Oh, those romantic, cinematic days of the railroads, when The Milwaukee Road would whisk travelers across the country in its double-decker Super Dome cars, and expansive windows in the train’s vaulted roof afforded riders a splendid view of the craggy mountains, rolling valleys and winding rivers of America the Beautiful.
That is the romanticized vision that greets you in the current show at MSOE’s Grohmann Museum, “The Art of the Milwaukee Road,” running through April 26. The exhibition features paintings, prints, maps and photos from a time when railways and the Milwaukee Road formed the backbone of America’s transportation system. The show offers images of the Hiawatha line among others, along with a detailed photo essay of work in the Milwaukee Road shops. The images come from a time when America was the world’s leading economy and its technological momentum and national confidence seemed at a peak, and they bespeak a bullishness about American industry and, of course, train travel.
The exhibition is a natural for Grohmann Museum, whose collection comprises more than 1,000 paintings and sculptures of “Man at Work” from 1580 to the present.

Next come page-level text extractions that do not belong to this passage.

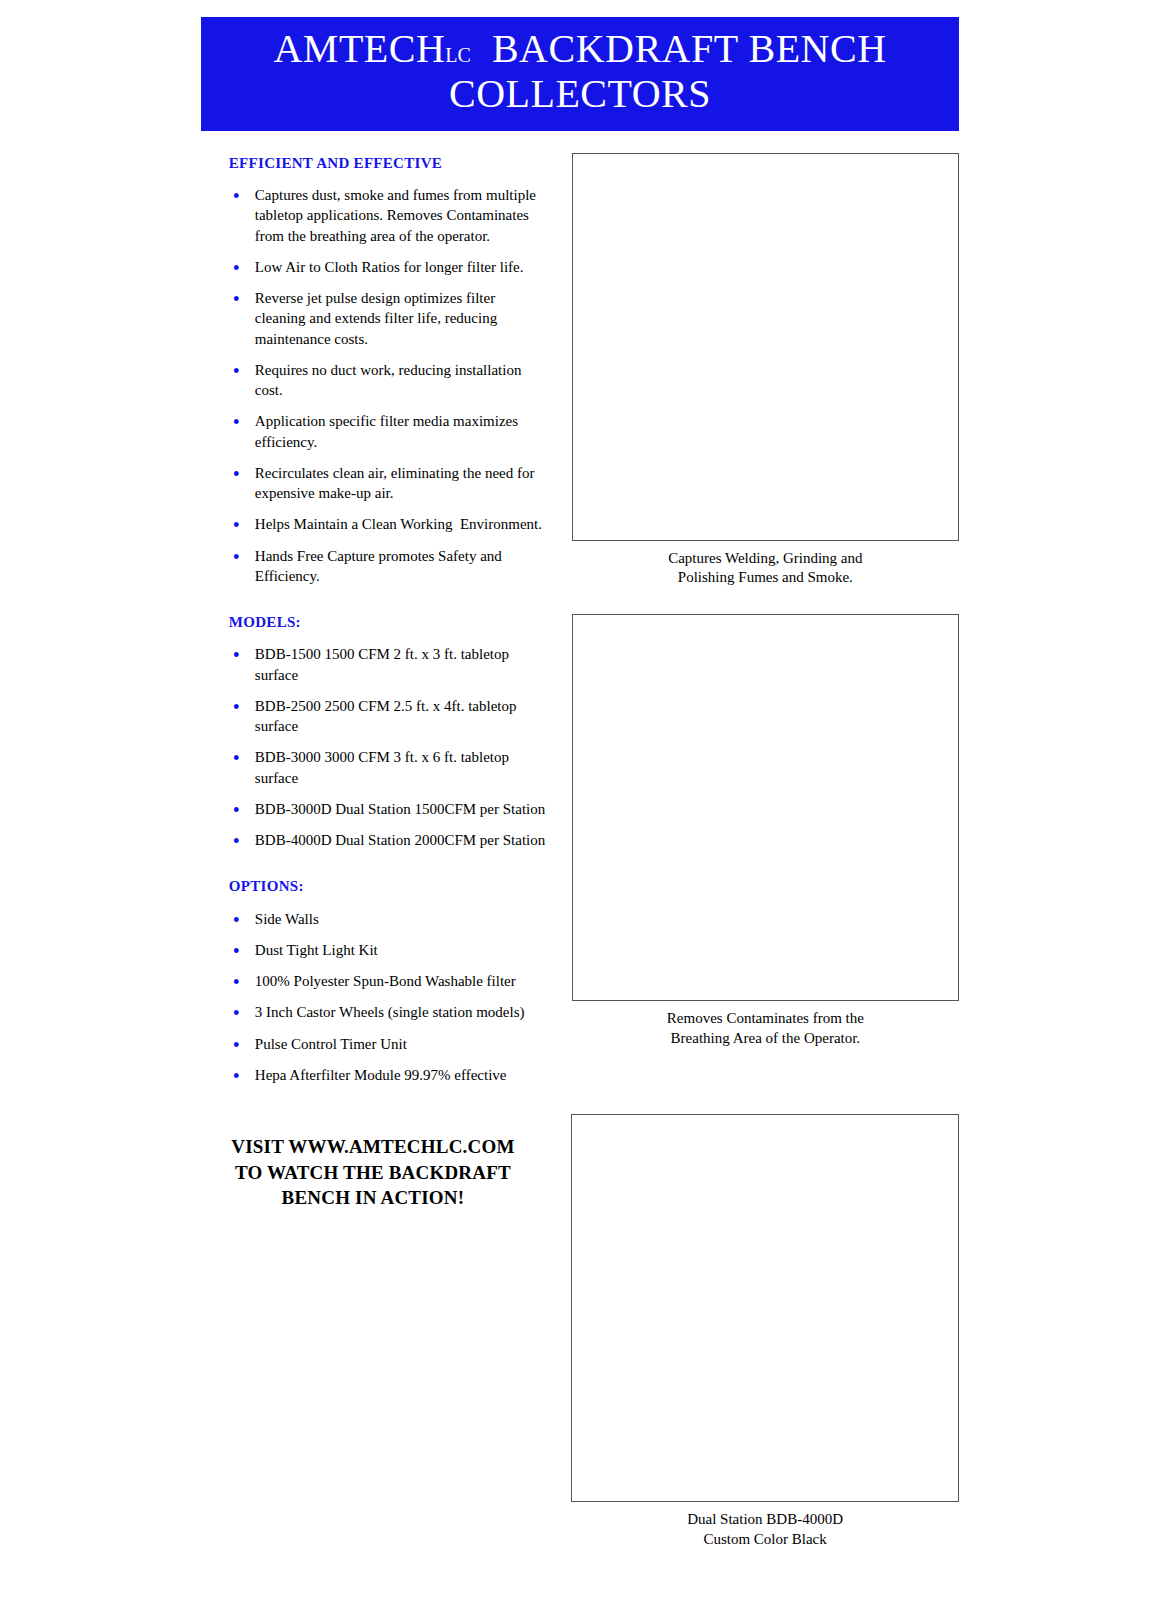AMTECHLC BACKDRAFT BENCH COLLECTORS
EFFICIENT AND EFFECTIVE
Captures dust, smoke and fumes from multiple tabletop applications. Removes Contaminates from the breathing area of the operator.
Low Air to Cloth Ratios for longer filter life.
Reverse jet pulse design optimizes filter cleaning and extends filter life, reducing maintenance costs.
Requires no duct work, reducing installation cost.
Application specific filter media maximizes efficiency.
Recirculates clean air, eliminating the need for expensive make-up air.
Helps Maintain a Clean Working Environment.
Hands Free Capture promotes Safety and Efficiency.
MODELS:
BDB-1500 1500 CFM 2 ft. x 3 ft. tabletop surface
BDB-2500 2500 CFM 2.5 ft. x 4ft. tabletop surface
BDB-3000 3000 CFM 3 ft. x 6 ft. tabletop surface
BDB-3000D Dual Station 1500CFM per Station
BDB-4000D Dual Station 2000CFM per Station
OPTIONS:
Side Walls
Dust Tight Light Kit
100% Polyester Spun-Bond Washable filter
3 Inch Castor Wheels (single station models)
Pulse Control Timer Unit
Hepa Afterfilter Module 99.97% effective
Captures Welding, Grinding and
Polishing Fumes and Smoke.
Removes Contaminates from the
Breathing Area of the Operator.
VISIT WWW.AMTECHLC.COM
TO WATCH THE BACKDRAFT
BENCH IN ACTION!
Dual Station BDB-4000D
Custom Color Black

The collection was donated to MSOE by Dr. Eckhart Grohmann, an MSOE Regent, Milwaukee businessman and avid art collector. Most of the paintings are by German and Dutch artists, including 81 works by German artist Erich Mercker (1891-1973), who created colorful images of steel mills and foundries, quarries and factories. Since the museum’s opening in 2007, it has presented exhibitions about workers and companies involved in the steel industry, foundries, mills and marine industry, two different exhibitions of railroad photos, and many other shows.